Following the draft determination and public consultation, the regulator’s final call will shape how Australian businesses manage battery costs and lifecycle value in an increasingly competitive global market.

At stake is whether Australia develops genuine circular-economy capabilities or remains locked into a waste-focused approach that leaves economic value on the table.

While the Battery Stewardship Council, the industry body that administers the scheme, submitted its March reauthorisation request proposing eco-modulated levy and rebate formulas with annual reviews, it exposes a fundamental gap: there are still no incentives or an accreditation pathway for repair services, refurbishment, or second-life applications that European companies are already monetising.

European markets are scaling battery repair and reuse. In the Netherlands, battery repair specialists such as NOWOS have built out high-voltage battery repair operations that extend the life of electric vehicles and energy storage systems before they enter waste streams.

NOWOS now operates facilities across the Netherlands, France and the UK, with expansion planned to Poland and Germany – evidence that repair business models can scale, capture value and defer end-of-life treatment.

The gap in Australia’s approach is systematic, not accidental.
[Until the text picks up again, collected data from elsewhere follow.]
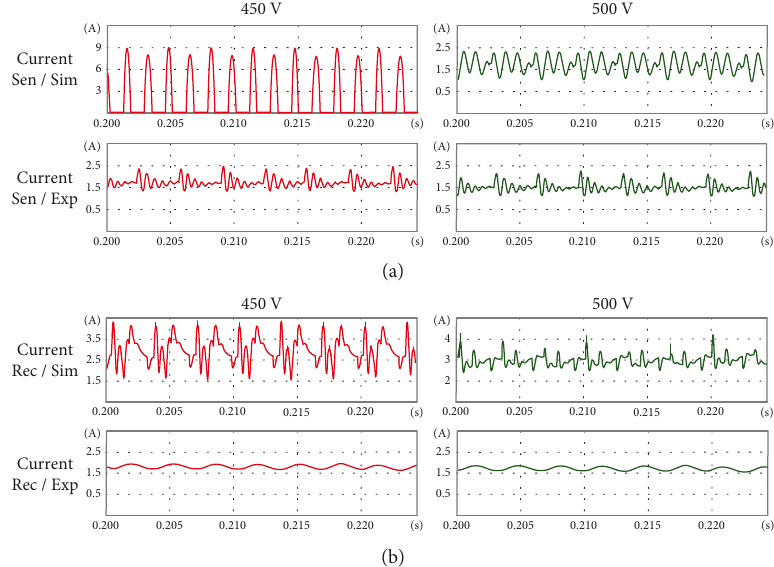
Figure 19: Comparison of the current waveforms based on the voltage conditions. (a) Comparison of the sending side current waveforms and (b) comparison of the receiving side current waveforms.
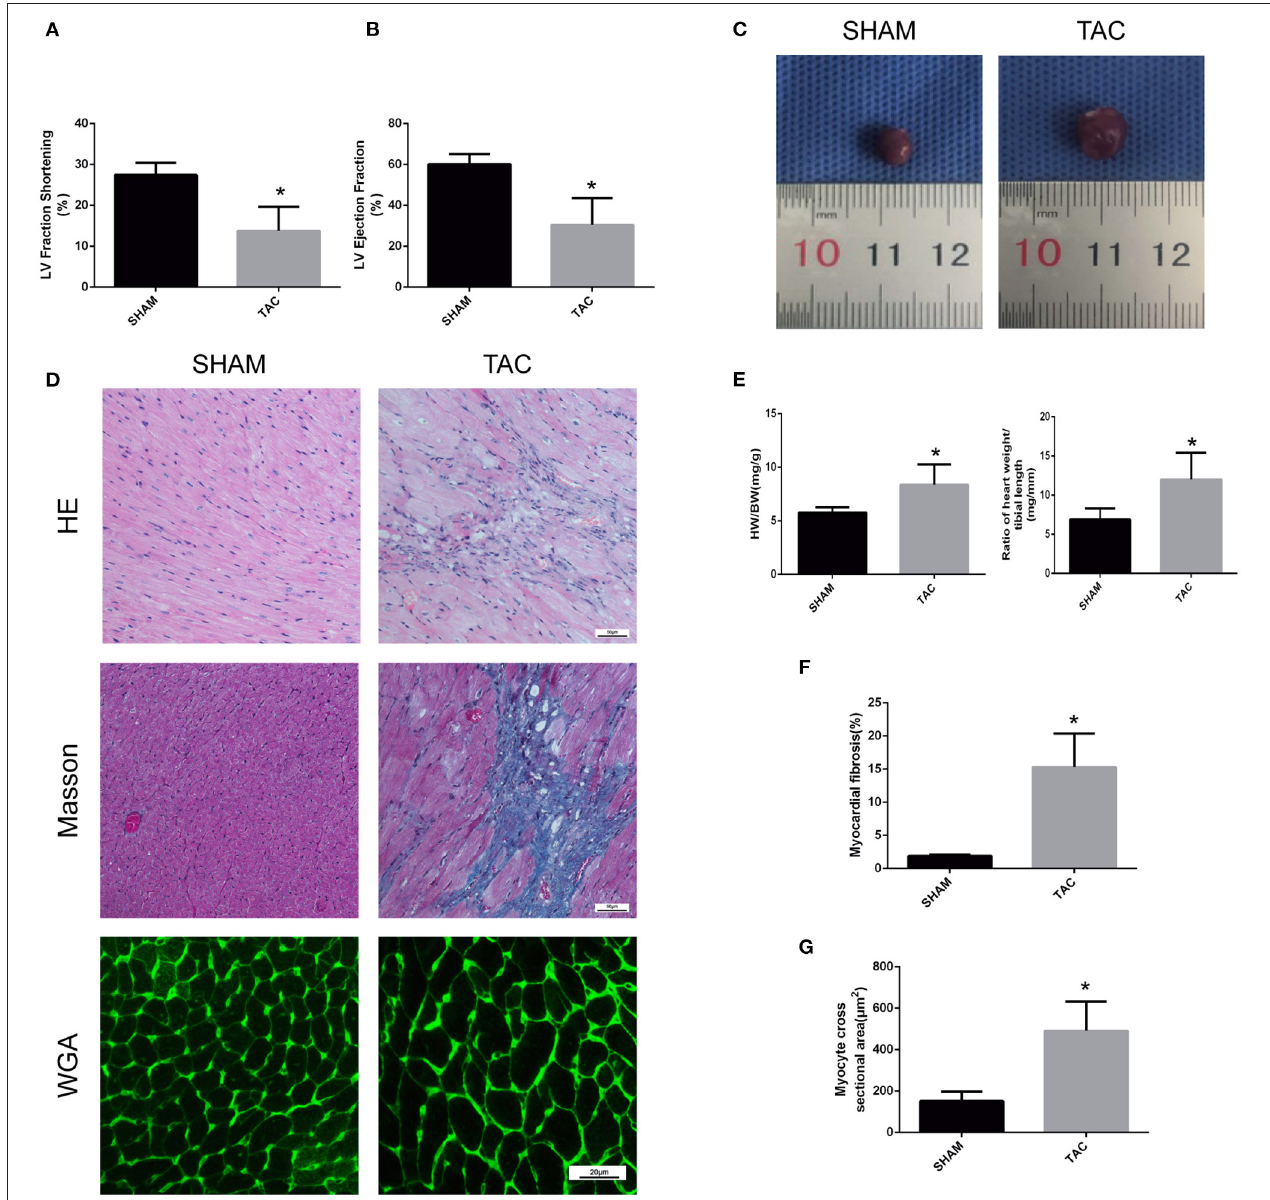
FIGURE 2 | Functional and pathological analysis of heart tissues in TAC mice. (A,B) Left ventricular fraction shorting and ejection fraction. (C) Heart size. (D) Representative HE- and Masson-stained myocardial sections. WGA-stained myocardial sections were used to measure myocyte cross sectional area. (E) The heart weight/body weight and heart weight/tibia length ratios of TAC mice. (F) Quantitative data of myocardial fibrosis (%). (G) Quantitative data of myocyte cross sectional areas. * P < 0.05.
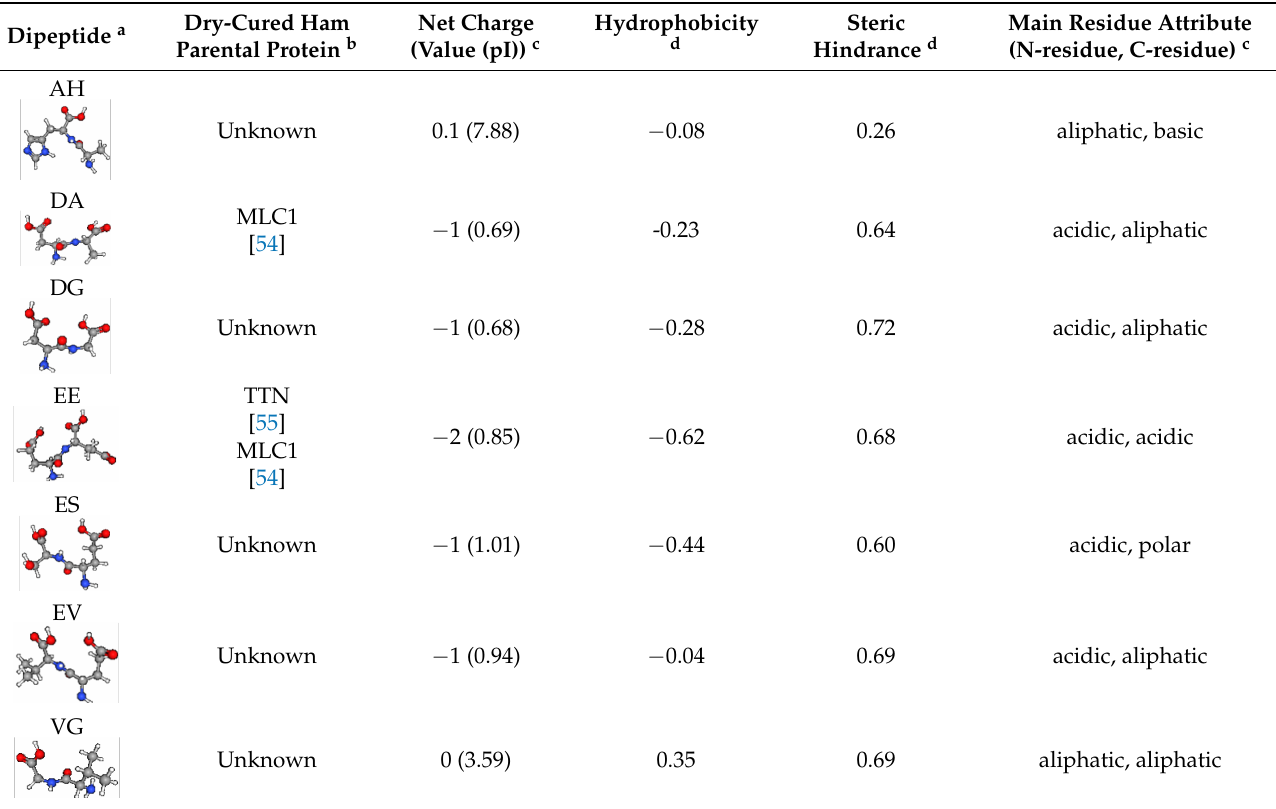
Table 1. Main physicochemical characteristics attributed to the dipeptides under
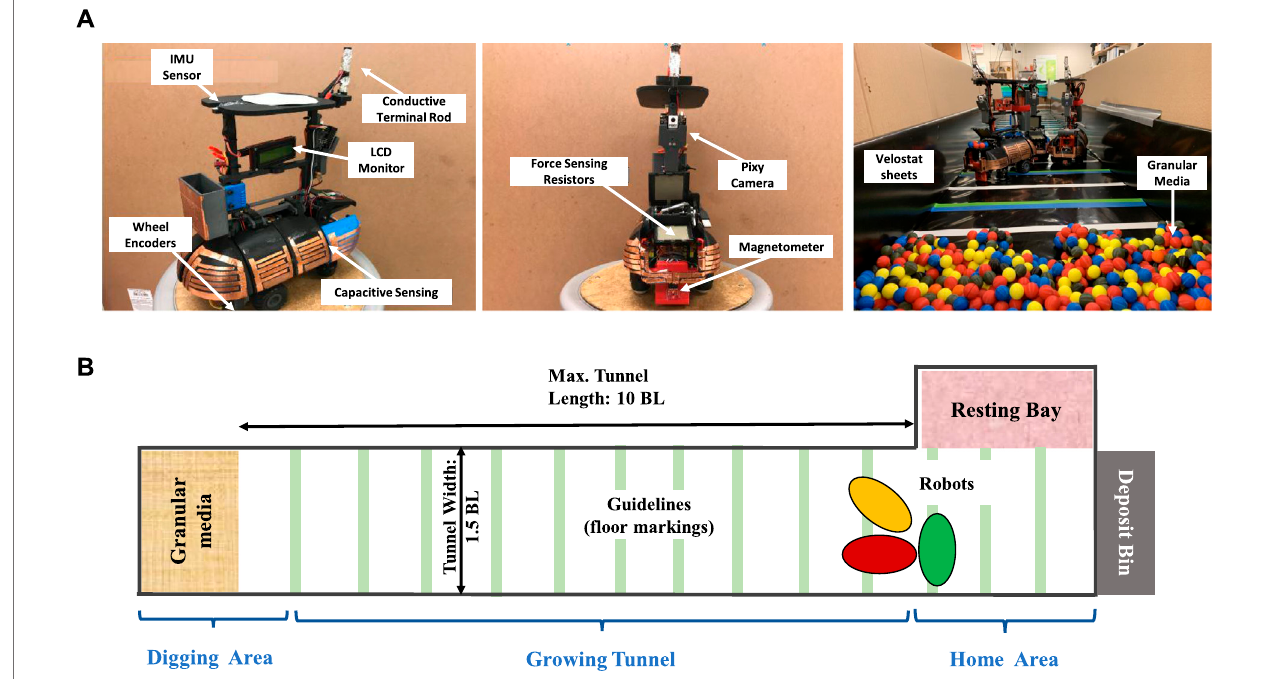
FIGURE1| Experimental apparatusconsisting ofrobots andatunnel. (A) Components ofanantrobot (twoleftimages):InertiaMeasurement Unit(IMU)sensorfor absoluteorientation;Wheelencodersforlocalizationviarobotodometry/deadreckoning;Capacitivetouchsensorshellsfordetectingcollisions;Forcesensitiveresistors for gripper tactile feedback, Magnetometer for detecting pellets and Digging Area; Pixy camera for tunnel navigation and localization; Terminal rod for charging and detection of Home area. In the tunnel (rightmost image): Velostat sheets for lining the tunnel to distinguish robot-robot collision (copper-copper) from robot-wall collision(copper-velostat);Granularmediatosimulatemodelcohesivesoilexcavatedbyants (B) Schematicdiagramofthecon fi nedtunnel:arobotstartsfromtheHome Area, decides whether to enter the tunnel and excavate some pellets, or decides to go to the Resting Bay to avoid interference at the tunnel entrance.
The Battery Stewardship Council’s reauthorisation materials continue to focus on collection, sorting and processing. Even when ‘circularity’ is discussed, it is framed largely around improved processing/recycling rather than extending product life.

The scheme’s rebate structure rewards collectors, sorters and recyclers, but provides no incentives for verified repair or refurbishment activity, nor recognition of second-life pack applications. In addition, B-cycle 2.0 excludes EV and grid-scale BESS systems, bypassing some of the highest-value repair and diagnostics opportunities.

That omission is notable given the Productivity Commission’s 2021 inquiry into right to repair, which examined barriers to repair and potential policy responses.

It also contrasts with European policy. The European Union’s Battery Regulation (EU) 2023/1542 links producer responsibility to lifecycle performance and mandates removability/replaceability for many batteries, creating market incentives for repairable design and for repair industries to develop.

Without similar signals, Australian businesses face policy headwinds that can drive up battery costs and shorten asset lifecycles.

As global battery markets mature, countries with robust repair and reuse capabilities will capture more value, while Australia’s current trajectory suggests importing those services rather than building local capacity – a strategic oversight for a nation rich in lithium resources.

Last year the Australian government launched its Future Made in Australia industrial policy to “maximise the economic and industrial benefits of the international move to net zero.” Yet the battery stewardship scheme largely overlooks precisely these opportunities.

Around the world, stewardship is evolving beyond simple collection to value-retention systems; without change, Australia risks remaining a waste-management model, contradicting national ambitions for climate-technology leadership while businesses pay in higher costs and missed opportunities.

The ACCC’s draft determination proposes granting authorisation for five years with conditions (including annual public reporting and an independent review by 31 July 2029), but none of these conditions require support for repair/refurbishment businesses or second-life markets.

With the current authorisation set to expire in September, the ACCC has an opportunity to require evidence of genuine circular-economy outcomes, not just waste-diversion metrics.

That would mean the Battery Stewardship Council demonstrating how the scheme will recognise repair pathways and second-life applications, and how eco-modulated levy settings will reward design for repairability alongside recycling performance.

Jacqueline Clements specialises in net-zero workforce development and completed a PhD in sustainable urban development.